Some of the center-right is disavowing Trump, even though they were instrumental in creating him -- just like some of the neoliberal school "reformers" are disavowing Betsy DeVos, even though they were instrumental in creating her... Jersey JazzmanOn this snowy day I'm clearing out some archives I've been saving. I continue the exploration of the Democrats and their support for ed deform with this Jersey Jazzman Feb. 12 piece I've had on my desktop over the past month because he makes so many important points. And once again let me point out that our teacher unions have been fairly lockstep with elements of ed deform from its earliest days even though you may hear some sqwauking now and them. The proof in the pudding is their consistent support for Dem candidates who are avid ed deformers.

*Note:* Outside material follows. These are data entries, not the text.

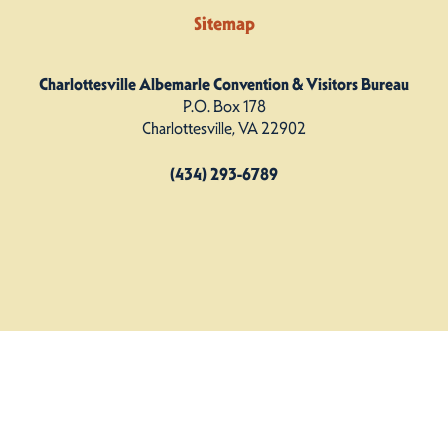
Sitemap
Charlottesville Albemarle Convention & Visitors Bureau
P.O. Box 178
Charlottesville, VA 22902
(434) 293-6789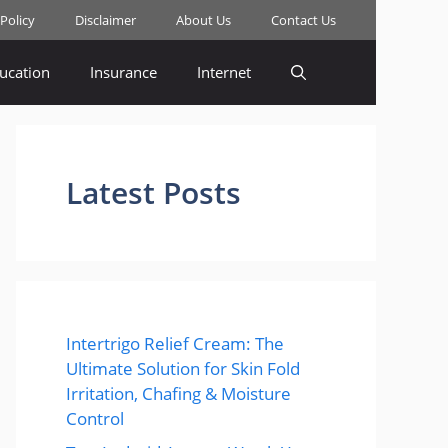
 Policy
Disclaimer
About Us
Contact Us
ucation
Insurance
Internet
Latest Posts
Intertrigo Relief Cream: The
Ultimate Solution for Skin Fold
Irritation, Chafing & Moisture
Control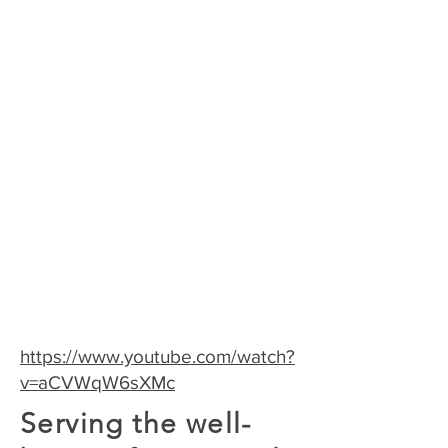
accredited by the Midwifery
Education Accreditation
Council (MEAC)
https://www.youtube.com/watch?
v=aCVWqW6sXMc
Serving the well-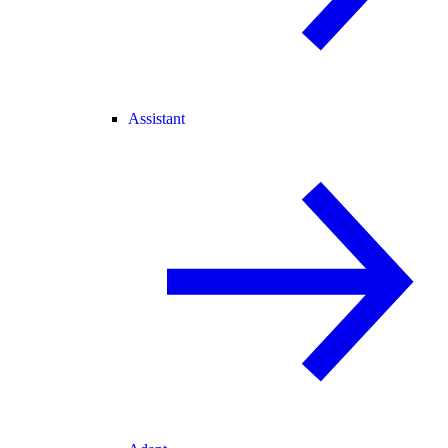
Assistant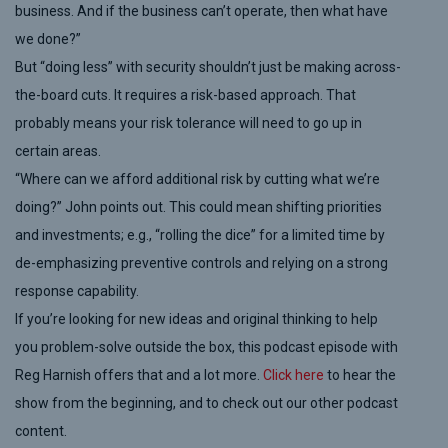
business. And if the business can’t operate, then what have
we done?”
But “doing less” with security shouldn’t just be making across-
the-board cuts. It requires a risk-based approach. That
probably means your risk tolerance will need to go up in
certain areas.
“Where can we afford additional risk by cutting what we’re
doing?” John points out. This could mean shifting priorities
and investments; e.g.,
“rolling the dice” for a
limited time
by
de-emphasizing preventive controls and relying on a strong
response capability.
If you’re looking for
new
ideas and original thinking to help
you problem-solve outside the box, this podcast
episode
with
Reg Harnish offers that and a lot more.
Click here
to
hear the
show
from the beginning
,
and to check out
our other podcast
content.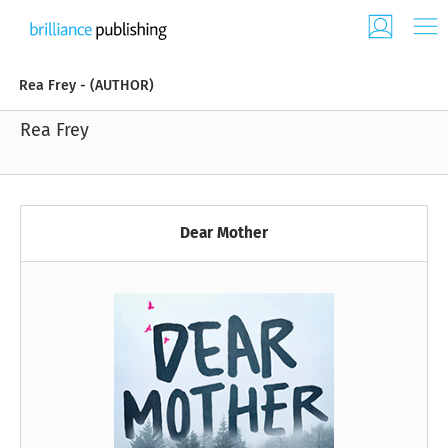
Rea Frey - (AUTHOR)
Rea Frey
Dear Mother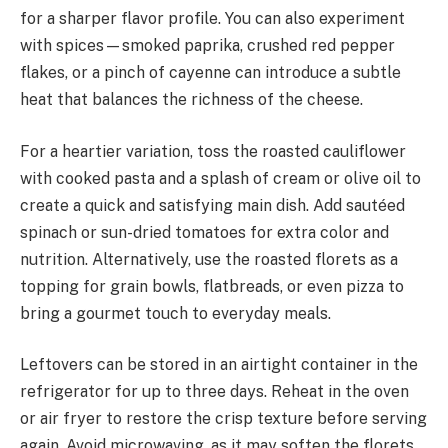
for a sharper flavor profile. You can also experiment
with spices—smoked paprika, crushed red pepper
flakes, or a pinch of cayenne can introduce a subtle
heat that balances the richness of the cheese.
For a heartier variation, toss the roasted cauliflower
with cooked pasta and a splash of cream or olive oil to
create a quick and satisfying main dish. Add sautéed
spinach or sun-dried tomatoes for extra color and
nutrition. Alternatively, use the roasted florets as a
topping for grain bowls, flatbreads, or even pizza to
bring a gourmet touch to everyday meals.
Leftovers can be stored in an airtight container in the
refrigerator for up to three days. Reheat in the oven
or air fryer to restore the crisp texture before serving
again. Avoid microwaving, as it may soften the florets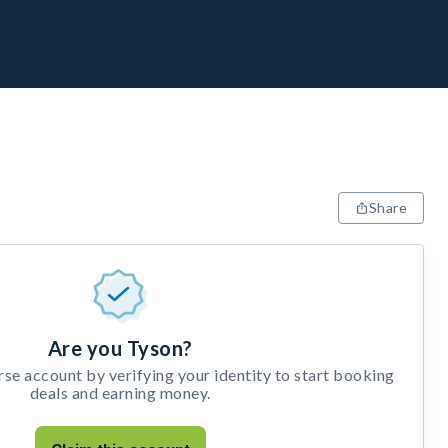
Share
Are you Tyson?
e account by verifying your identity to start booking
deals and earning money.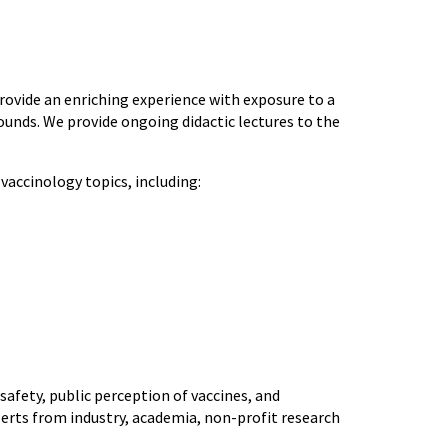
provide an enriching experience with exposure to a
unds. We provide ongoing didactic lectures to the
 vaccinology topics, including:
 safety, public perception of vaccines, and
perts from industry, academia, non-profit research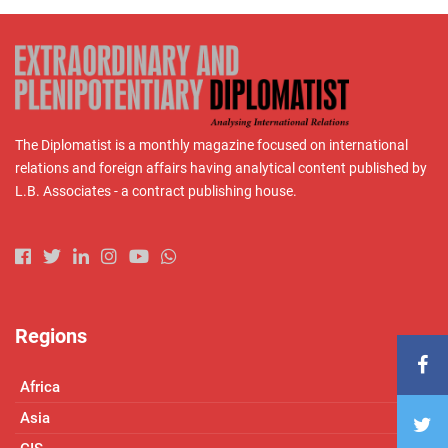
The Diplomatist is a monthly magazine focused on international
relations and foreign affairs having analytical content published by
L.B. Associates - a contract publishing house.
Regions
Africa
Asia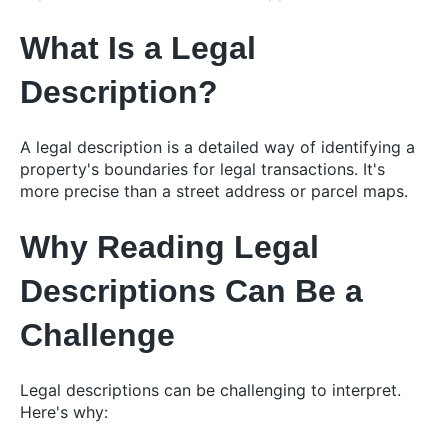
What Is a Legal
Description?
A legal description is a detailed way of identifying a
property's boundaries for legal transactions. It's
more precise than a street address or parcel maps.
Why Reading Legal
Descriptions Can Be a
Challenge
Legal descriptions can be challenging to interpret.
Here's why: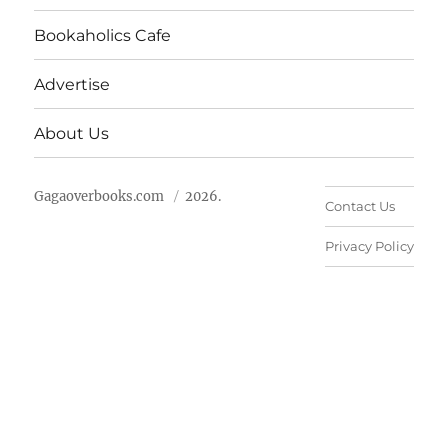
Bookaholics Cafe
Advertise
About Us
Gagaoverbooks.com
2026.
Contact Us
Privacy Policy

JJ's thesis is summed up in the title: Republicans Must Own Trump; "Reformers" Must Own DeVos
Donald Trump was inevitable. That he is a product of a political and media system in which Sullivan and Frum have held positions of influence for years. That the conservative/neo-liberal framing of the issues (what Atrios calls the "Free Republic to New Republic" range of acceptable discourse) set up the rise of a nationalist like Trump.He goes on to quote neo-liberal Dems (New Republic and DFER's Shavar Jeffries) who try to distinguish between their brand of school choice and DeVos'. But JJ is not having any of that.
what's remarkable here is the attempt to separate DeVos from the entire "reform" project -- just like the center-right is trying to separate itself from Trump. Sorry, my reformy friends, but you don't get away that easily. In the same way "moderate conservatives" have set up Trump, you've set up DeVos.He then lists the essentials of how the deform movement has prepped us for a DeVos type:
1) The "reform" movement has repeatedly -- and with very little evidence -- sold America on the idea that its schools are "failures."
2) The "reform" movement has refused to acknowledge that the primary causes of the "opportunity gap" are the inequitable lives of children outside of school.
3) The "reform" movement has repeatedly blamed teachers and their unions for the "failure" of America's schools, ignoring the lack of adequate educational resources, especially for schools serving at-risk children.
4) The "reform" movement has worked to de-professionalize education by repeatedly suggesting experience is an impediment, and not a virtue.